According to Pew Research, in recent years, the overall number of visitors to physical museums has been falling, and the museum-going population that visits physical museums is aging. Yet, at the same time, the number of online visits to these institutions is rising especially with mobile devices. This trend is not only true for museums—social media, magazines, blogs, online shopping, entertainment, sports, and encyclopedias are also blossoming online. Likewise, the experience of museums and gallery exhibits can be made available so that, anywhere and at any time, you can access the exhibits. This trend is the primary reason that I am proposing to develop a website and online exhibit for Exodus Galleries. Computers, mobile devices and their user interfaces are still evolving, but I propose to adapt our exhibits for the future, so that anyone can carry Exodus Gallery’s messages and exhibits in their pocket.
Websites and online exhibits can reach many visitors, with a good chance of having a substantial impact. Time, geography, accessibility and cost constraints prevent many potential visitors from attending physical exhibitions; with online exhibits these limitations disappear. Anyone with Internet access can tap into an online exhibit, whenever and wherever it’s convenient. An online exhibit enables the visitor to have a personal experience, taking their time to browse the content and use interactive features. They aren’t harried by other visitors or docents, and don’t feel the need to “see it all” in one visit.
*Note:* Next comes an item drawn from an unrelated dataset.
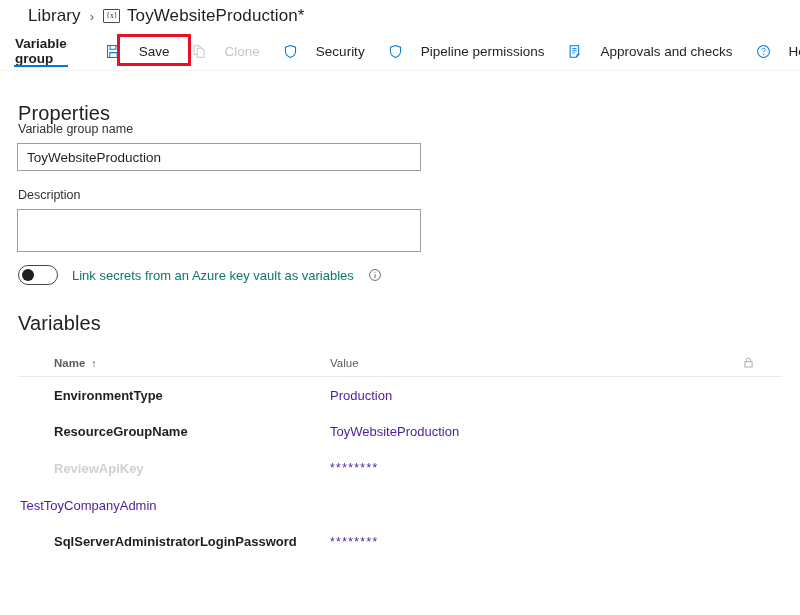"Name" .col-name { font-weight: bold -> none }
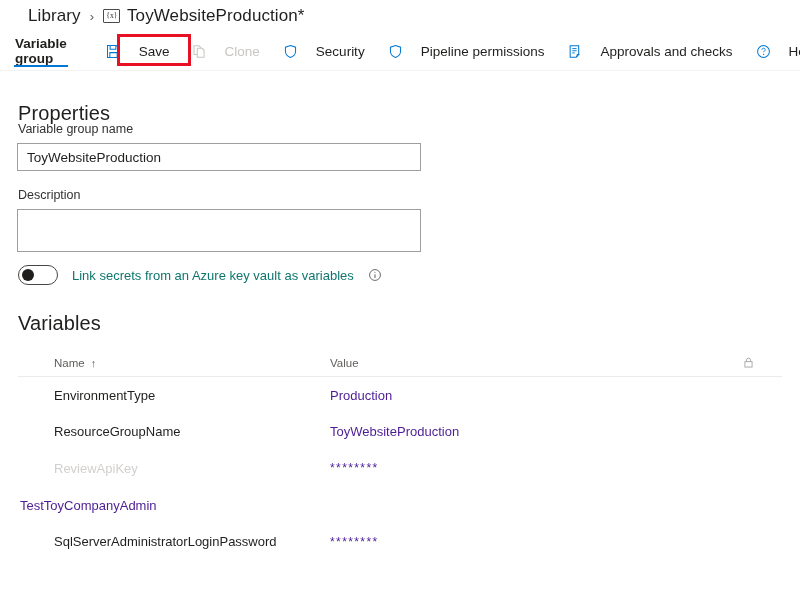"Production" .vrow .col-value { color: #4c1d95 -> #0f766e }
Unlike a physical museum—which may charge admission or parking fees, has set hours of operation, and requires a special effort to visit—an online exhibit is free of charge and open 24/7, every day of the year. Since online exhibits are accessible from home or school, visitors have convenient, immediate, and repeated access.
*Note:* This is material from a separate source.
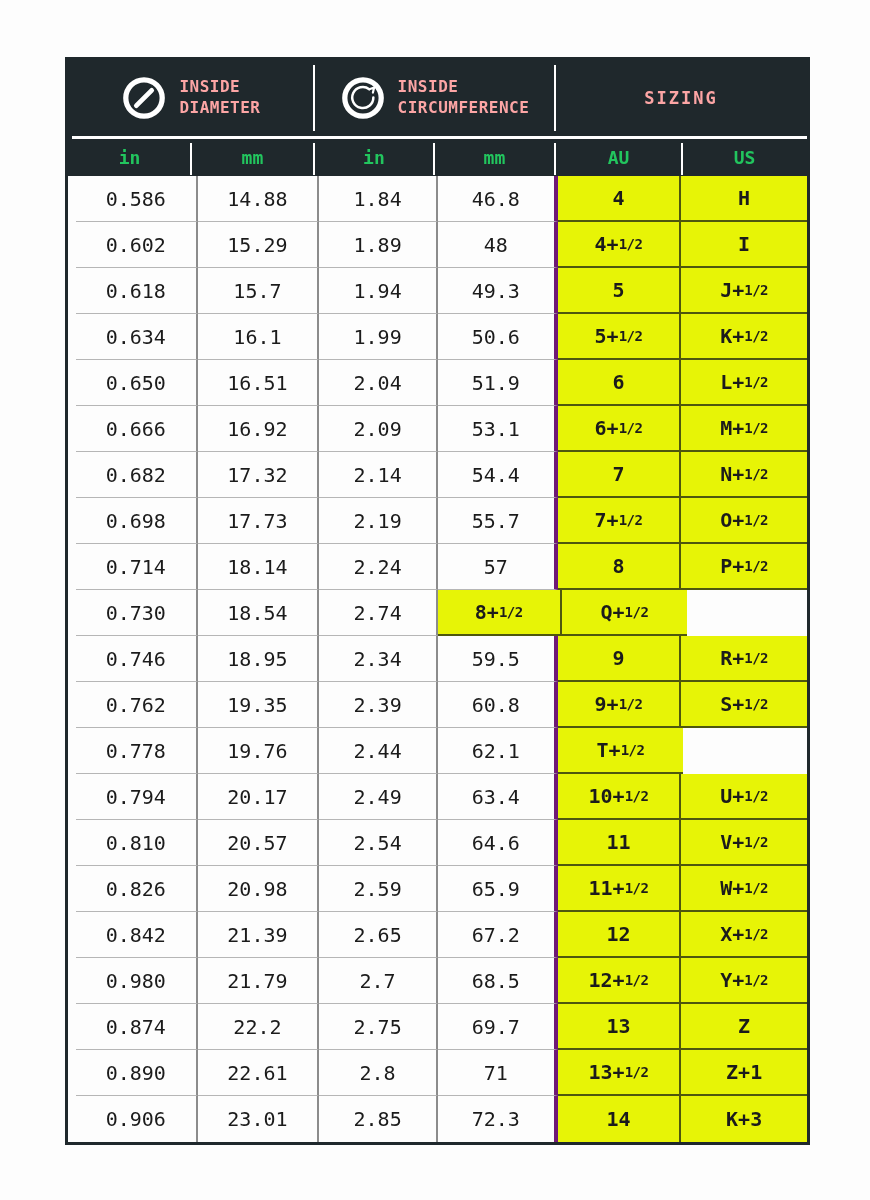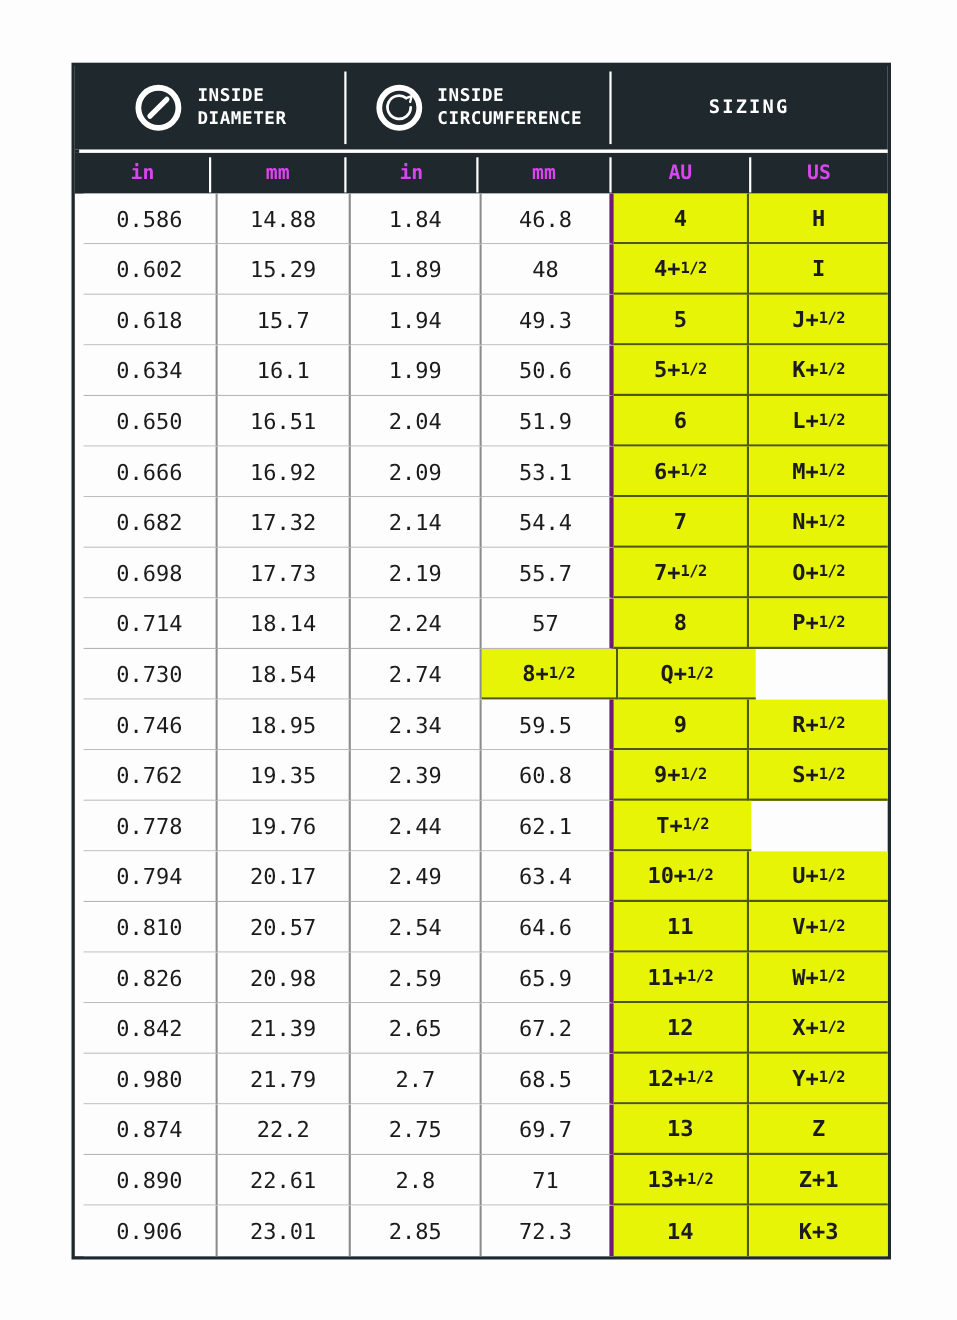"INSIDE" .head { color: #ffffff -> #fca5a5; justify-content: center -> none }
Online exhibits engage visitors from various walks of life and with multiple viewing objectives and styles. They can be highly engaging, with a mix of thought-provoking writing and multimedia. Like a physical museum, online exhibits present a perspective that’s a step back from headline-driven news and fast-paced television shows. Exodus’ online exhibits will be incorporated into the website, but the exhibits will stand apart in how the specific historical content is framed. Just as in a physical museum, the context provided by an exhibit’s curator is central to visitors’ online experiences. Without this context, the presentation is nothing more than a catalog of images and documents. In other words, it’s an archive, not an exhibit. It’s the process of curating and interpreting—in choosing which objects to show, in what order they’re presented, and by which other objects they’re surrounded—that will help the viewer learn something new, put the information in context, makes sense of it, based on what the viewer already knows and promote discovery. So, my role as the curator is crucial in achieving the exhibits narrative, since objects alone rarely tell the whole story.